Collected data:
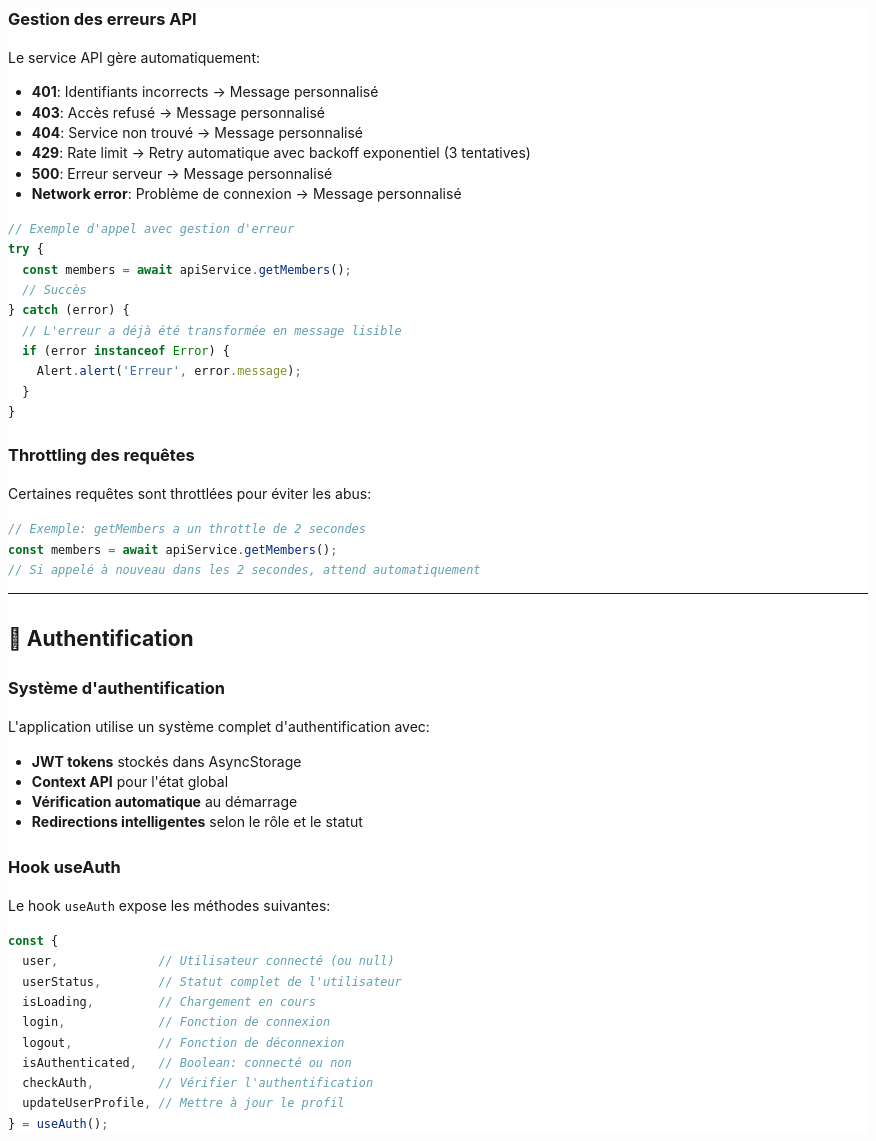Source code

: ### Gestion des erreurs API

Le service API gère automatiquement:

- **401**: Identifiants incorrects → Message personnalisé
- **403**: Accès refusé → Message personnalisé
- **404**: Service non trouvé → Message personnalisé
- **429**: Rate limit → Retry automatique avec backoff exponentiel (3 tentatives)
- **500**: Erreur serveur → Message personnalisé
- **Network error**: Problème de connexion → Message personnalisé

```typescript
// Exemple d'appel avec gestion d'erreur
try {
  const members = await apiService.getMembers();
  // Succès
} catch (error) {
  // L'erreur a déjà été transformée en message lisible
  if (error instanceof Error) {
    Alert.alert('Erreur', error.message);
  }
}
```

### Throttling des requêtes

Certaines requêtes sont throttlées pour éviter les abus:

```typescript
// Exemple: getMembers a un throttle de 2 secondes
const members = await apiService.getMembers();
// Si appelé à nouveau dans les 2 secondes, attend automatiquement
```

---

## 🔐 Authentification

### Système d'authentification

L'application utilise un système complet d'authentification avec:

- **JWT tokens** stockés dans AsyncStorage
- **Context API** pour l'état global
- **Vérification automatique** au démarrage
- **Redirections intelligentes** selon le rôle et le statut

### Hook useAuth

Le hook `useAuth` expose les méthodes suivantes:

```typescript
const {
  user,              // Utilisateur connecté (ou null)
  userStatus,        // Statut complet de l'utilisateur
  isLoading,         // Chargement en cours
  login,             // Fonction de connexion
  logout,            // Fonction de déconnexion
  isAuthenticated,   // Boolean: connecté ou non
  checkAuth,         // Vérifier l'authentification
  updateUserProfile, // Mettre à jour le profil
} = useAuth();
```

> _Task brief_
Where a line in the records above contains the word "error", copy that line.

> _Answer to this task_
- **Network error**: Problème de connexion → Message personnalisé
} catch (error) {
  if (error instanceof Error) {
    Alert.alert('Erreur', error.message);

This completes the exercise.